If plaintiffs are unable to recover any type of actual damages, their claims for unjust enrichment and promissory estoppel necessarily fail, as they are not seeking any form of equitable relief on those claims. Their Consumer Protection Act claim would still survive, as statutory damages are available even when a plaintiff does not show actual damages. See Carter v. Lachance, 146 N.H. 11, 14 (2001). That claim, though, is tried to the court, not to a jury, so the upcoming jury trial would be unnecessary in the absence of plaintiffs' other claims. See Hair Excitement, Inc. v. L'Oreal U.S.A., Inc., 158 N.H. 363, 369-70 (2009).

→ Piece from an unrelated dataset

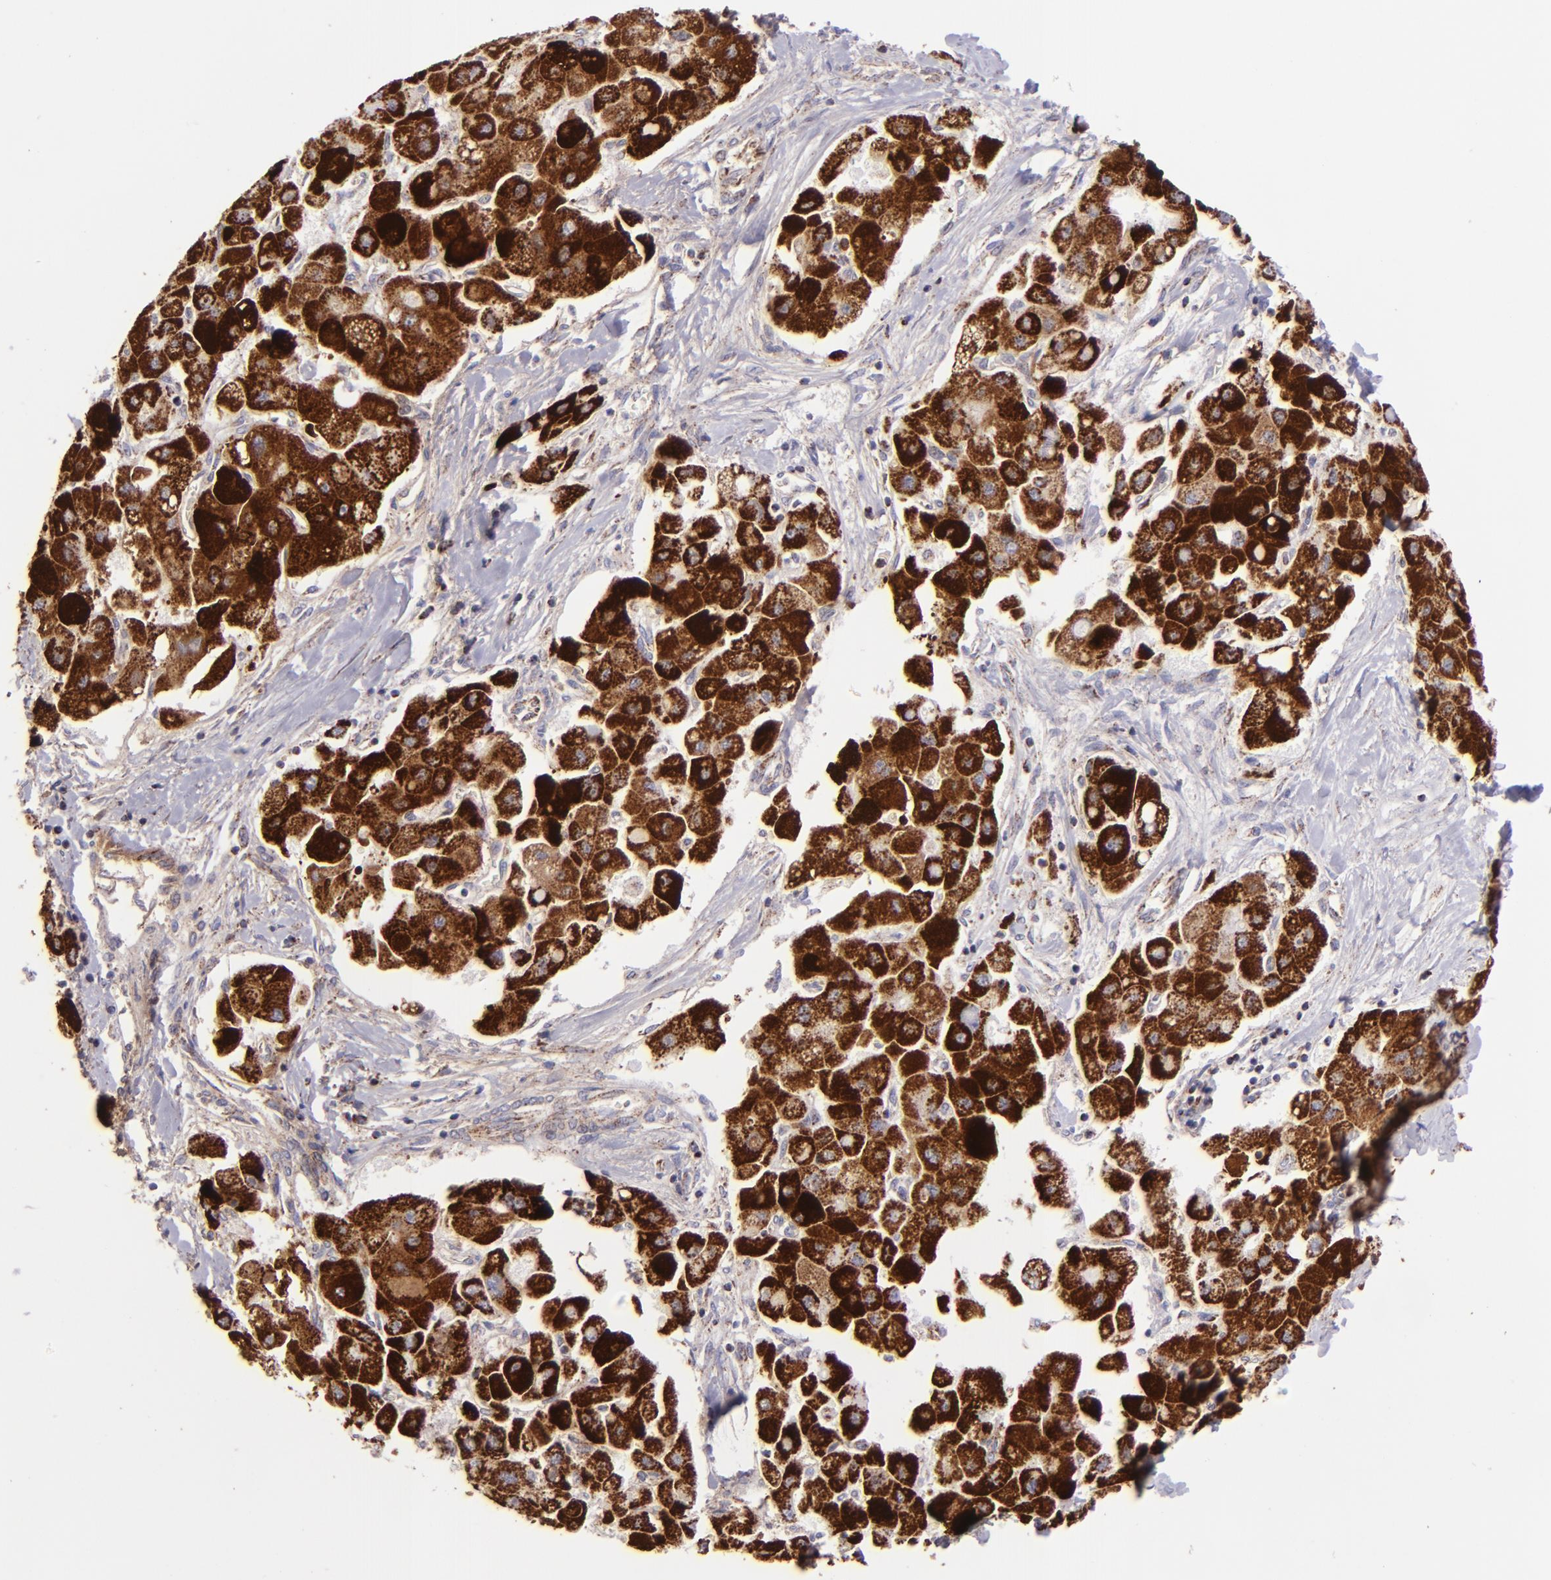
{"staining": {"intensity": "strong", "quantity": ">75%", "location": "cytoplasmic/membranous"}, "tissue": "liver cancer", "cell_type": "Tumor cells", "image_type": "cancer", "snomed": [{"axis": "morphology", "description": "Carcinoma, Hepatocellular, NOS"}, {"axis": "topography", "description": "Liver"}], "caption": "Human hepatocellular carcinoma (liver) stained with a brown dye reveals strong cytoplasmic/membranous positive expression in approximately >75% of tumor cells.", "gene": "HSPD1", "patient": {"sex": "male", "age": 24}}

For the foregoing reasons, defendants' motion to exclude evidence requiring expert testimony*fn3 is GRANTED. In the interest of conserving judicial resources (far too many of which have already been expended on this matter) and those of the parties, plaintiffs are ordered to show cause no later than 3:00 p.m. on April 27, 2012, why summary judgment should not be entered for defendants on their claims for unjust enrichment and promissory estoppel.
The court is sensitive to the time pressure under which this puts plaintiffs. So, if plaintiffs wish to focus their response on the issue with which the court is most concerned, they should explain why they will (or should) be able to present evidence of and recover the profits defendants earned from their retail dough business. In making their filing, plaintiffs are advised to demonstrate that the evidence and/or damages theory upon which they rely was provided in a timely manner during discovery. Given that trial is nigh, the court expects that plaintiffs will have already marshaled evidence (if any exists) sufficient to address this issue.